Ook bij dit type schedelbasistumoren zijn verschillende behandelingsstrategieën mogelijk:

  • Wait-and-scan: In geval van kleine, hormonaal inactieve letsels is het mogelijk om niet meteen te behandelen en met regelmatige MR en endocrinologische controles af te wachten. Vooral bij oudere patiënten is het soms verstandiger om af te wachten i.p.v. behandelingsrisico’s te nemen.

  • Hormonale therapie: bij bepaalde types van hypofysetumoren bv. prolactinomen is het mogelijk om via medicamenteuze therapie de klachten onder controle te krijgen en soms zelfs een belangrijke volumevermindering van de tumor te bekomen.

  • Radiochirurgie:  het selectief bestralen van de tumor welke niet weggenomen wordt, doch door straling wordt de groei van de tumor gestopt. Het gezwel kan in een aantal gevallen soms kleiner worden. De keuze bestaat tussen het eenmalig uitvoeren van de bestraling of de zogenaamde gefractioneerde behandeling, waarbij de bestraling verdeeld wordt over een aantal achtereenvolgende dagen, in plaats van één grote dosis op één dag. Over het algemeen wordt aangenomen dat de kans op complicaties kleiner is bij bestraling dan bij operaties. Daar staat tegenover dat de bestraling niet altijd effectief is en dat dan alsnog een operatie moet worden uitgevoerd. Meer uitleg over radiochirurgie is terug te vinden onder het hoofdstuk ‘Hersentumoren’.

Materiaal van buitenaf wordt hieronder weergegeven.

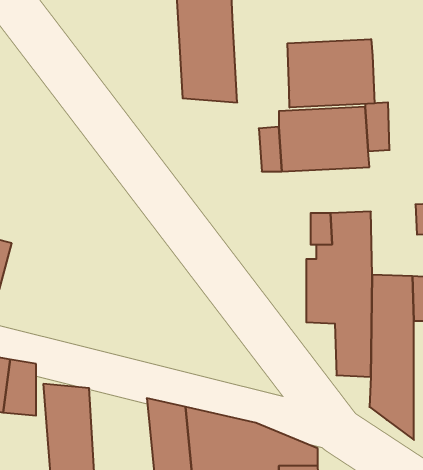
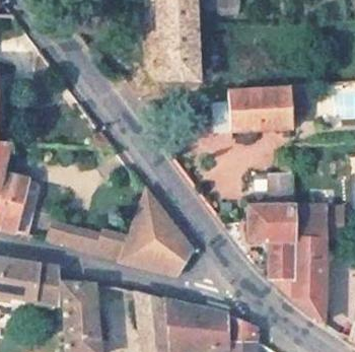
building: [288,39,374,108] -> none
building: none -> [52,190,192,273]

  • Chirurgie: in ons centrum maken we gebruik van de endoscopische transsfenoidale operatietechniek, dit wilt zeggen dat de operatie gebeurt via de neusgaten met behulp van een kleine camera. Dit is ideaal gezien de hypofyse achter de neus gelegen is. Op deze manier moet geen insnede worden gemaakt en worden de hersenen niet beschadigd. Deze ingrepen worden uitsluitend in team uitgevoerd door een neurochirurg en een neus-keel-oorarts die ruime ervaring hebben met deze operatietechniek.

    In een neusgat wordt een endoscoop ingebracht. De endoscoop is een buis met een camera en sterke verlichting waardoor de chirurg het operatiegebied goed kan verlichten en inspecteren via beelden die zichtbaar zijn op een videomonitor. Door het andere neusgat worden micro-instrumenten ingebracht om een opening te maken in de achterwand van de neus waarna de sinus sphenoidalis wordt bereikt. Daarna wordt een opening gemaakt in de bodem van de sella turcica (turks zadel) en dan is de hypofyse bereikt. Bij een groot hypofyse-adenoom puilt dit nu al door de gemaakte opening naar buiten. De neurochirurg zal het adenoom beetje bij beetje verwijderen en het normale hypofyseweefsel zoveel mogelijk intact laten. Hierbij let hij ook op om de oogzenuw en de belangrijke bloedvaten zo min mogelijk te manipuleren. Hierna zal via de endoscoop goed worden gecontroleerd of alle tumorweefsel is verwijderd. Na goede bloedstelping worden de gemaakte openingen gesloten en kan de operatie worden beëindigd.

    Door de flexibiliteit en de uitstekende beeldkwaliteit van de endoscoop hebben de chirurgen een perfect zicht op het operatiegebied wat een beter resultaat geeft met beduidend minder risico op complicaties. Bovendien verdraagt de patiënt dit type chirurgie beter en herstelt hij sneller van de ingreep.

    Na de operatie wordt de patiënt 24u naar de intensive care gebracht voor observatie, nadien verblijft hij/zij op de afdeling neurochirurgie tot ontslag uit het ziekenhuis na een vijftal dagen.